Which kind of supports the Urban Dictionary's usage--or maybe not, if you interpret the cartoon as an uncool white teenager with no real knowledge of urban vocabulary.
It really depends on what you're looking for, though. If I want an overview of viewpoints on a subject, I often find Wikipedia better than authoritative sources, because authors of books and journal articles are not always very good about charitably summarizing, or even mentioning at all, contrary views (or criticisms of their approach). On the other hand, if you already know which viewpoint you're interested in, an article or book by one of its foremost exponents would indeed be a better place to go than Wikipedia.
As a former employee of a legal publishing company, I have no hesitation in advocating official publication here. I wonder whether the Nevada Supreme Court has a method for recommending that unpublished decisions be published.
Well, seems kinda wastefull spending a lot of money preventing someone from putting something on their license plate that they can just put next to it.

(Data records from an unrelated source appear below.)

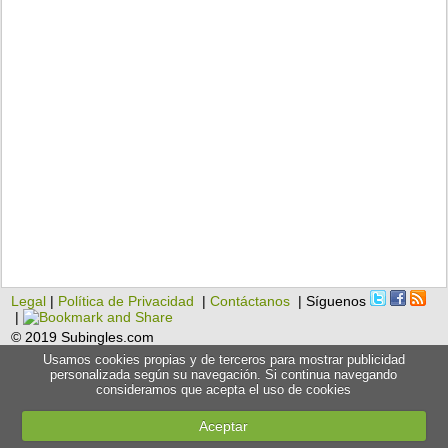
Legal
|
Política de Privacidad
|
Contáctanos
| Síguenos
|
© 2019 Subingles.com
Usamos cookies propias y de terceros para mostrar publicidad
personalizada según su navegación. Si continua navegando
consideramos que acepta el uso de cookies
Aceptar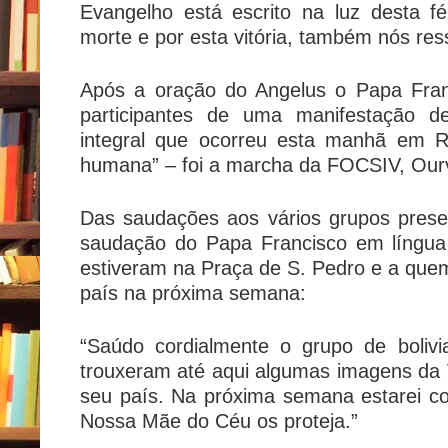
Evangelho está escrito na luz desta f
morte e por esta vitória, também nós res
Após a oração do Angelus o Papa Fran
participantes de uma manifestação 
integral que ocorreu esta manhã em R
humana” – foi a marcha da FOCSIV, Our
Das saudações aos vários grupos pres
saudação do Papa Francisco em língua 
estiveram na Praça de S. Pedro e a que
país na próxima semana:
“Saúdo cordialmente o grupo de bolivi
trouxeram até aqui algumas imagens da 
seu país. Na próxima semana estarei c
Nossa Mãe do Céu os proteja.”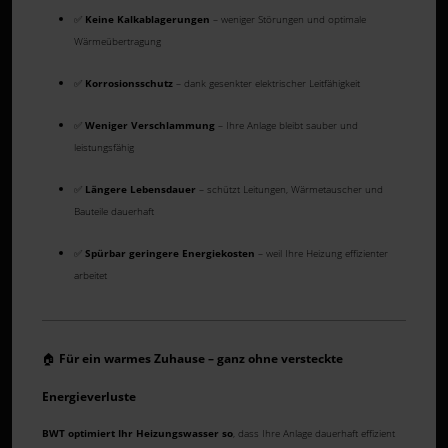
✅
Keine Kalkablagerungen
– weniger Störungen und optimale
Wärmeübertragung
✅
Korrosionsschutz
– dank gesenkter elektrischer Leitfähigkeit
✅
Weniger Verschlammung
– Ihre Anlage bleibt sauber und
leistungsfähig
✅
Längere Lebensdauer
– schützt Leitungen, Wärmetauscher und
Bauteile dauerhaft
✅
Spürbar geringere Energiekosten
– weil Ihre Heizung effizienter
arbeitet
🏠
Für ein warmes Zuhause – ganz ohne versteckte
Energieverluste
BWT optimiert Ihr Heizungswasser so
, dass Ihre Anlage dauerhaft effizient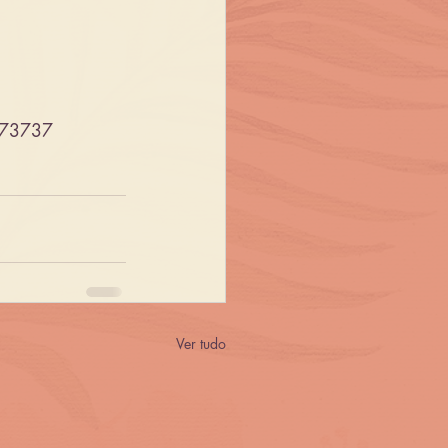
7373737
Ver tudo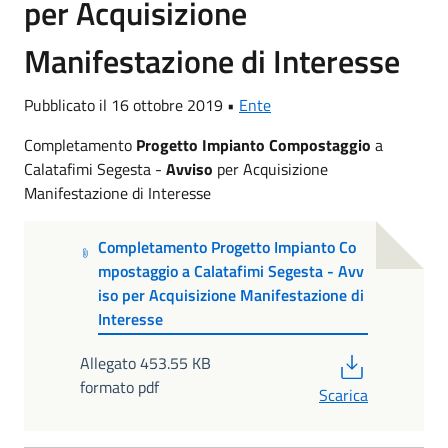
per Acquisizione
Manifestazione di Interesse
Pubblicato il 16 ottobre 2019 •
Ente
Completamento
Progetto Impianto Compostaggio
a
Calatafimi Segesta -
Avviso
per Acquisizione
Manifestazione di Interesse
Completamento Progetto Impianto Co
mpostaggio a Calatafimi Segesta - Avv
iso per Acquisizione Manifestazione di
Interesse
PDF
Allegato 453.55 KB
formato pdf
Scarica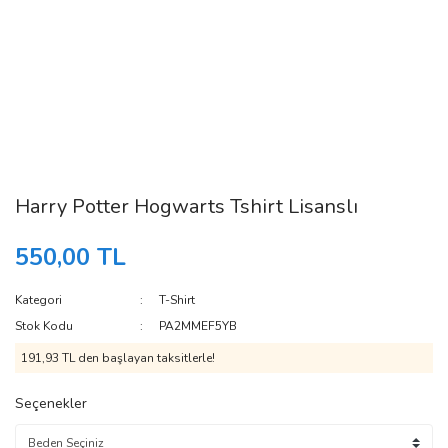
Harry Potter Hogwarts Tshirt Lisanslı
550,00 TL
Kategori
T-Shirt
Stok Kodu
PA2MMEF5YB
191,93 TL den başlayan taksitlerle!
Seçenekler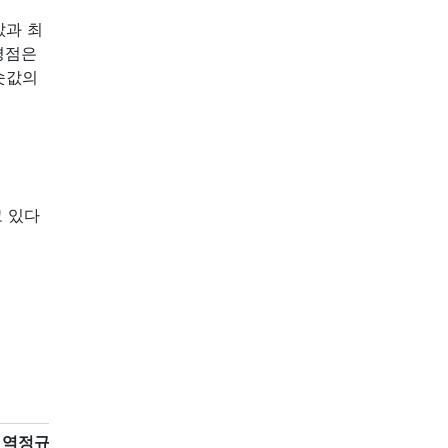
값과 최
평점은
솟값의
 있다
역정규화된 평점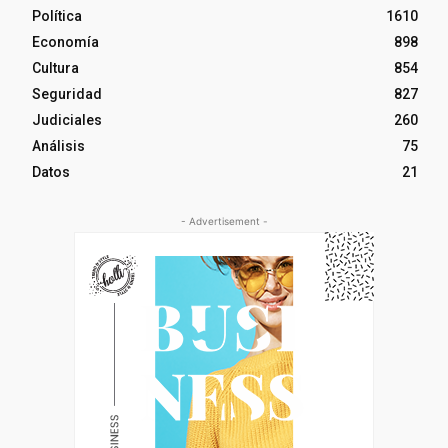
Política
1610
Economía
898
Cultura
854
Seguridad
827
Judiciales
260
Análisis
75
Datos
21
- Advertisement -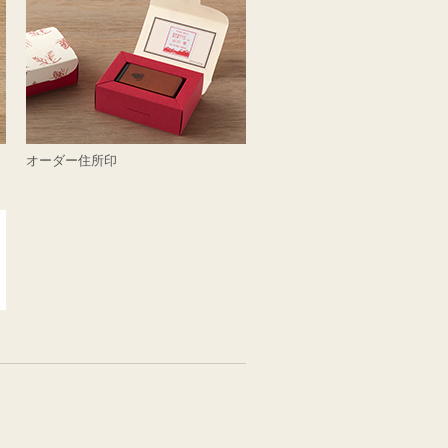
オーダー住所印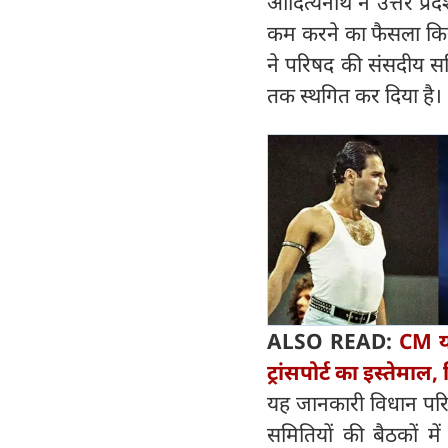
आदित्यनाथ ने उत्तर प्रदेश
कम करने का फैसला किया 
ने परिषद की संसदीय समित
तक स्थगित कर दिया है।
ALSO READ:
CM यो
ट्रांसपोर्ट का इस्तेमा
यह जानकारी विधान परिषद
समितियों की बैठकों में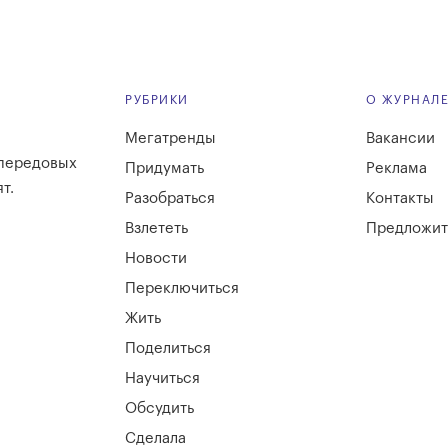
РУБРИКИ
О ЖУРНАЛ
Мегатренды
Вакансии
 передовых
Придумать
Реклама
т.
Разобраться
Контакты
Взлететь
Предложит
Новости
Переключиться
Жить
Поделиться
Научиться
Обсудить
Сделала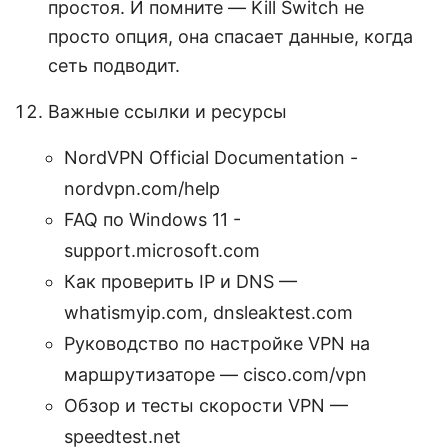
простоя. И помните — Kill Switch не
просто опция, она спасает данные, когда
сеть подводит.
Важные ссылки и ресурсы
NordVPN Official Documentation -
nordvpn.com/help
FAQ по Windows 11 -
support.microsoft.com
Как проверить IP и DNS —
whatismyip.com, dnsleaktest.com
Руководство по настройке VPN на
маршрутизаторе — cisco.com/vpn
Обзор и тесты скорости VPN —
speedtest.net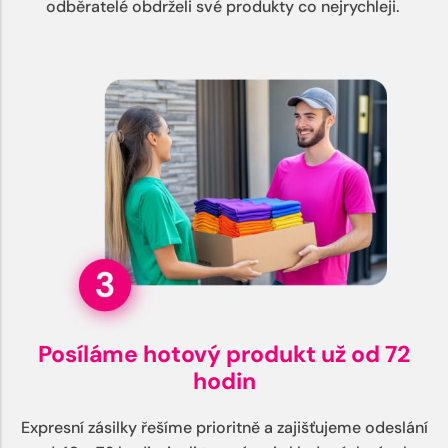
odběratelé obdrželi své produkty co nejrychleji.
Posíláme hotový produkt už od 72
hodin
Expresní zásilky řešíme prioritně a zajišťujeme odeslání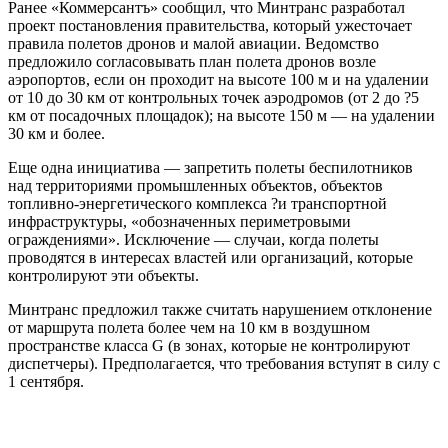
Ранее «Коммерсантъ» сообщил, что Минтранс разработал
проект постановления правительства, который ужесточает
правила полетов дронов и малой авиации. Ведомство
предложило согласовывать план полета дронов возле
аэропортов, если он проходит на высоте 100 м и на удалении
от 10 до 30 км от контрольных точек аэродромов (от 2 до ?5
км от посадочных площадок); на высоте 150 м — на удалении
30 км и более.
Еще одна инициатива — запретить полеты беспилотников
над территориями промышленных объектов, объектов
топливно-энергетического комплекса ?и транспортной
инфраструктуры, «обозначенных периметровыми
ограждениями». Исключение — случаи, когда полеты
проводятся в интересах властей или организаций, которые
контролируют эти объекты.
Минтранс предложил также считать нарушением отклонение
от маршрута полета более чем на 10 км в воздушном
пространстве класса G (в зонах, которые не контролируют
диспетчеры). Предполагается, что требования вступят в силу с
1 сентября.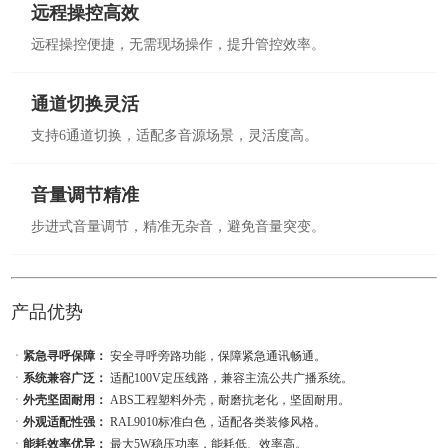
远程操控高效
远程操控便捷，无需现场操作，提升管控效率。
通道切换灵活
支持6通道切换，适配多音源场景，灵活度高。
音量调节精准
步进式音量调节，精准无杂音，避免音量突变。
产品优势
ㆍ
紧急寻呼保障：
安全寻呼旁路功能，保障紧急通讯畅通。
ㆍ
系统兼容广泛：
适配100V定压线路，兼容主流公共广播系统。
ㆍ
外壳坚固耐用：
ABS工程塑料外壳，耐磨抗老化，坚固耐用。
ㆍ
外观适配性强：
RAL9010标准白色，适配各类装修风格。
ㆍ
能耗效率优异：
最大5W稳压功率，能耗低、效率高。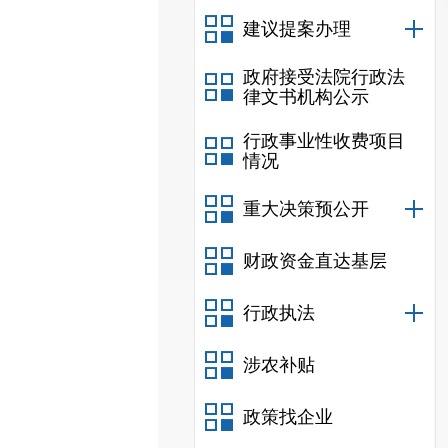
建议提案办理
政府接受法院行政法
律文书机构公示
行政事业性收费项目
情况
重大决策预公开
财政资金直达基层
行政执法
涉农补贴
政策找企业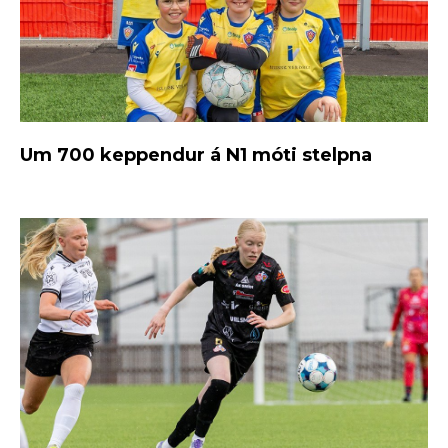
Um 700 keppendur á N1 móti stelpna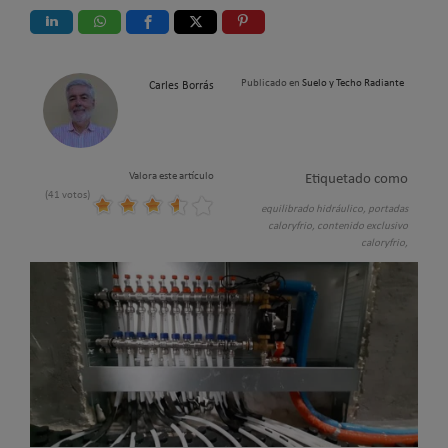
Publicado en
Suelo y Techo Radiante
Carles Borrás
Valora este artículo
Etiquetado como
(41 votos)
equilibrado hidráulico,
portadas
caloryfrio,
contenido exclusivo
caloryfrio,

And aren't they creating a public forum?
Hmm, my driver education classroom was in the staff lounge of Kann's, a department store in Arlington, Virginia. It was an excellent class, maybe the best ever from that building.
;-)
I don't think this comment has gotten enough attention.
The Court writes: "Since definitions are user contributed, they can be personal to the user and do not always reflect generally accepted definitions for words."
But the voting mechanism shows this to be incorrect - if a particular definition does reflect a "generally accepted" definition, it will have a lot of positive votes and relatively few negative votes.
In the case of the Urban Dictionary definition of the word "hoe" [I would link, but apparently the VC software doesn't allow it], the first definition (of several), which pertains to the vulgar reference the DMV was worried about, has 3363 positive votes and only 937 negative votes. This mitigates the problem the court identified: "without any review of the definitions posted on Urban Dictionary, there is a substantial danger that the definitions will not be generally accepted". There IS, in fact, review of the definitions posted on Urban Dictionary, by the users themselves. An appropriate understanding and use of this review mechanism by DMV workers would lessen the danger that the DMV would use posted definitions that are not generally accepted.
Accordingly, I don't think the Court's opinion is well informed or persuasive.
Nick
For those who don't know, the Kann's department store building now houses the George Mason University School of Law. What are you saying John?
Hmmmm. I got an error message when I tried to post, and blamed it on the link. I must have screwed up in some other way. Thanks.